Mel Gibson lleva años en que no para de regalarnos su ideario,
basado en que es un cristiano “born again”, estos cristianos
nortemericanos que, como George Bush, se pasan los primeros cuarenta
años de su vida de juerga, bebiendo, drogándose y
follando con cualquiera y que, cuando llegan a los cuarenta y el
cuerpo no les da más de sí, dicen que han visto la
luz, han descubierto a Jesús y empiezan a dar la paliza aun
cuando nadie les pide su opinión. Los “born again”
odian asuntos tan diversos como los homosexuales, el sexo fuera
del matrimonio y la música rock, y predican la próxima
llegada de un nuevo Mesías que se liará a dar de hostias
y a poner las cosas en su orden.
Abanderado de este colectivo tan
simpático, Gibson construye una película en que muestra
a Jesús no como un hombre que sufre, sino como un supermán
que aguanta lo que sea y que sufre como medida de superioridad indulgente
hacia esa escoria llamada humanidad. Con la excusa de filmar sólo
la Pasión, Gibson se evita dar explicaciones de la figura
de Jesús, elude abordar los momentos más polémicos
de su vida y, así pues, presenta a un Jesús que es
lo más de lo más, porque sí, porque lo dice
Gibson. Y, si queda alguna duda, la película acaba con la
Resurrección (a pesar de que la película se titula
“La Pasión” y no “La Pasión y Resurrección”)
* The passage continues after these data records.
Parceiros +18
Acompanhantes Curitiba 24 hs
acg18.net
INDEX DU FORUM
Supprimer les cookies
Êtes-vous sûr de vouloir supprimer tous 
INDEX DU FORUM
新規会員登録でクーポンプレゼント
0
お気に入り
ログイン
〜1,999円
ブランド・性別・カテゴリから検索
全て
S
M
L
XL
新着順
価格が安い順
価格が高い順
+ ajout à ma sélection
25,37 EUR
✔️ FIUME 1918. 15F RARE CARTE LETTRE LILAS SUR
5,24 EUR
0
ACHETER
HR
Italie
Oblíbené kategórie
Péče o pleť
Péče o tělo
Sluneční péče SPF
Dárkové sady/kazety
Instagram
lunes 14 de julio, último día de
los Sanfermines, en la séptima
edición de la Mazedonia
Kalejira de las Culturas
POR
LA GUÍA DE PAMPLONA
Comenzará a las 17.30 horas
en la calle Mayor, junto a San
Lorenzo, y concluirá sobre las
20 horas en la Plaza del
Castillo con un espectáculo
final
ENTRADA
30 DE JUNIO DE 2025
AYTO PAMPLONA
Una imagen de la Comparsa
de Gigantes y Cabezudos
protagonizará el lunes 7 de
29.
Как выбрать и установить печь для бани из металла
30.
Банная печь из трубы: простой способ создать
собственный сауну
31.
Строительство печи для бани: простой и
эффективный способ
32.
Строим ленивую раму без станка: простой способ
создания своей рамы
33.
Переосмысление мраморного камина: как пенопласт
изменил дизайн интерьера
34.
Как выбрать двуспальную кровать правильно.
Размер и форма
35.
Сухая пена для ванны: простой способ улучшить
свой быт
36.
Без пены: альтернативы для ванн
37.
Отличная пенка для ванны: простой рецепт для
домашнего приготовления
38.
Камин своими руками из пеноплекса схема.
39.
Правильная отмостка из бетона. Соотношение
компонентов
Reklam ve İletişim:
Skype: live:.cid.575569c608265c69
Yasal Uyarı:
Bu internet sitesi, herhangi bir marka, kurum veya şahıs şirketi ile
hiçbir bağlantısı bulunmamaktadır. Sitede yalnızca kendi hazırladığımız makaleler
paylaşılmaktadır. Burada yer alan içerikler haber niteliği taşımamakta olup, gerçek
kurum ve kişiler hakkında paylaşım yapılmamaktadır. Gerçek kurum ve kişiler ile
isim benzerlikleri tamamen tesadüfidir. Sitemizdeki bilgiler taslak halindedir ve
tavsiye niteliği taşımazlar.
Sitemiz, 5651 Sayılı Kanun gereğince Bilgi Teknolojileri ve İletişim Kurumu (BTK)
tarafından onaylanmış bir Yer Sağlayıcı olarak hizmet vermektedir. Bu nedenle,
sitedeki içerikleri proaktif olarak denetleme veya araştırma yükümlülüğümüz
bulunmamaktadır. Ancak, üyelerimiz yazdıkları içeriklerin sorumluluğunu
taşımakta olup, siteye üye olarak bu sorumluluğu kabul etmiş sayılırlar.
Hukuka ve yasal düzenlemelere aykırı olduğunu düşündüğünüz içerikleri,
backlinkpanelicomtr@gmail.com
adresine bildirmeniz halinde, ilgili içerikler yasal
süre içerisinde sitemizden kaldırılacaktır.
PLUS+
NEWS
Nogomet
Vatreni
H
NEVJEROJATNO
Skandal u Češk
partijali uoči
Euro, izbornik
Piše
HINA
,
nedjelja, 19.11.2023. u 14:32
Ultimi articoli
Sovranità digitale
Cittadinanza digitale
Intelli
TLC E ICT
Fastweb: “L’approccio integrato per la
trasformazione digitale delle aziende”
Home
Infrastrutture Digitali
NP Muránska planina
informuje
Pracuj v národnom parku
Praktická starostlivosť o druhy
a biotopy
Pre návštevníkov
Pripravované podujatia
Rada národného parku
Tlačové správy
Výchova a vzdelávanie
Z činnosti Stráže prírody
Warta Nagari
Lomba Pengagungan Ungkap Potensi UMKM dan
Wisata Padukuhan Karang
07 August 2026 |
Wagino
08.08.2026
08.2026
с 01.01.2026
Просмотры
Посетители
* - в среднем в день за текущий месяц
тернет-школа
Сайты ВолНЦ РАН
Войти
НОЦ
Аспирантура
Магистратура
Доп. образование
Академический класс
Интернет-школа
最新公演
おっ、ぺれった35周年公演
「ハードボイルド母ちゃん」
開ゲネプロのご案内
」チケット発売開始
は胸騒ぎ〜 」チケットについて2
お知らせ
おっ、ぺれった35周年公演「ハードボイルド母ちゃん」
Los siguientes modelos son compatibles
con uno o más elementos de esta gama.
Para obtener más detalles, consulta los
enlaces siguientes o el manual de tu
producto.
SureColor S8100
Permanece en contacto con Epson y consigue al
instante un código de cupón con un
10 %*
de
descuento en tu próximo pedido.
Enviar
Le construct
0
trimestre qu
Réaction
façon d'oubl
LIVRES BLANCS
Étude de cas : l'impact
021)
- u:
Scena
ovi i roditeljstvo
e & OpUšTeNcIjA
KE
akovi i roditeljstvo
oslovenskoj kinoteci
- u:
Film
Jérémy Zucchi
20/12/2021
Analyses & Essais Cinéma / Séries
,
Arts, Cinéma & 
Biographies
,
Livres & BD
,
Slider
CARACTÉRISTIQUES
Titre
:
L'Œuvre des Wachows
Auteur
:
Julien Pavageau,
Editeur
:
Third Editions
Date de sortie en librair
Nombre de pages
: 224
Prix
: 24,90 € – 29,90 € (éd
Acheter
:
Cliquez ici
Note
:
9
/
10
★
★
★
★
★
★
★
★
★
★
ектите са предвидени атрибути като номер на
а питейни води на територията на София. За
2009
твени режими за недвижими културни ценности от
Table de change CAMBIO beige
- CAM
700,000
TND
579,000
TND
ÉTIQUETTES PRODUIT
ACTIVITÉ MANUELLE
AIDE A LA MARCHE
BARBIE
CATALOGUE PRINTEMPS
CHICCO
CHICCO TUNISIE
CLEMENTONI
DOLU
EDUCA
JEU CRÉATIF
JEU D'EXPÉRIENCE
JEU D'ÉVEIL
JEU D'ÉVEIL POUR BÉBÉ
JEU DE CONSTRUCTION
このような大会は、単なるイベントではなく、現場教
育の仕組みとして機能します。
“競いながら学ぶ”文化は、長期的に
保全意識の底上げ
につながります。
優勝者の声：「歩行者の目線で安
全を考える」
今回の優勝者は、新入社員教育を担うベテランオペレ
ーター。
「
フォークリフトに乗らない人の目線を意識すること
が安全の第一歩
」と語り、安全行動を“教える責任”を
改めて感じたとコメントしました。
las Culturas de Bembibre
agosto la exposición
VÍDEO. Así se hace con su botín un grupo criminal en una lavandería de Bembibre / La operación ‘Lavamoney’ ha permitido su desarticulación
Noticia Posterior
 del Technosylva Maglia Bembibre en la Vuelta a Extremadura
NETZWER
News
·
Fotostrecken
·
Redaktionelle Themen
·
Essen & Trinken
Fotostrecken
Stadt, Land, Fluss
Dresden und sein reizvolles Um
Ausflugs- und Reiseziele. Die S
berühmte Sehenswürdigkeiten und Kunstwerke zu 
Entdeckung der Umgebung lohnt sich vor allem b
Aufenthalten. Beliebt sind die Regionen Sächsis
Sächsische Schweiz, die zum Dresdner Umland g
para que no nos quepa ningún atisbo de sospecha que nos permita
cuestionar la naturaleza del Hijo de Dios (y de paso, así
se logra dotar al relato la estructura del “happy end”).
Y aquí arranca el motivo
del debate que se ha montado semanas atrás. Un debate artificial,
puesto que la película no plantea nada, ofrece sólo
una solución: Jesucristo es indiscutible y, si no lo aceptas,
eres un ateo y un rojo de mierda. Si te gusta la película,
en cambio, significa que has abrazado la Verdad y que las puertas
del Cielo se abren a tus pies. Frente a visiones comprometidas (Pasolini),
desmitificaciones (los Monty Python), ciertas polémicas (“La
última tentación de Cristo”, “Jesús
de Montreal”) o frente a un esfuerzo de contextualización
(“Rey de Reyes”, “Jesús de Nazaret”),
Gibson opta por una visión “por cojones”, porque
yo lo digo y porque si no te gusta, eres un homosexual desestabilizador
y filoterrorista. Las dinámicas de debate propugnadas por
Bush y Ánsar las traslada Gibson a la pantalla en un ejercicio
repugnante, pero no por la supuesta crueldad de sus imágenes
(no hay para tanto, la verdad, es mucho más salvaje “El
crimen de Cuenca”, de Pilar Miró), sino porque estas
imágenes gore sirven para apelar al sentimiento colectivo
del público, de modo que resulte imposible plantear un debate
alternativo al que se ha planteado en torno a la película:
casi parece imposible ser cristiano y señalar, al mismo tiempo,
que la película es un bodrio.
A
este respecto, la elección de rodar en arameo no es casual.
No tiene nada que ver con la fidelidad (si hubiese tal preocupación
por la fidelidad, no existiría la secuencia de la mesa moderna),
sino con la Verdad de la Palabra de Dios. Lo que viene a decir Gibson
es: yo muestro a Jesús hablando su lengua, porque mi Jesús
es el único auténtico. Lo triste es que los mismos
que aplauden esta película son los que machacaron, en su
momento, a la de Scorsese, sin considerar (porque nunca llegaron
a verla) la visión respetuosa del director de “Casino”
hacia la figura del nazareno, tanto en su vertiente humana como
en la espiritual. Da lástima este servilismo de ciertos grupos
católicos pro-PP que opinan sin conocer (ya sea hablar sobre
Scorsese, “La pelota vasca”
o “La mala educación”
vanagloriándose de opinar sin haber visto las películas),
y que, al tiempo que reconocen en privado la decrepitud de Juan
Pablo II, afirman que conserva toda su lucidez cuando dijo aquello
de “[la peli de Gibson] es tal como fue”. Al menos en
otros países tienen a sus Monty Python. Aquí nadie
se atreve a meterse ni con Escrivá de Balaguer.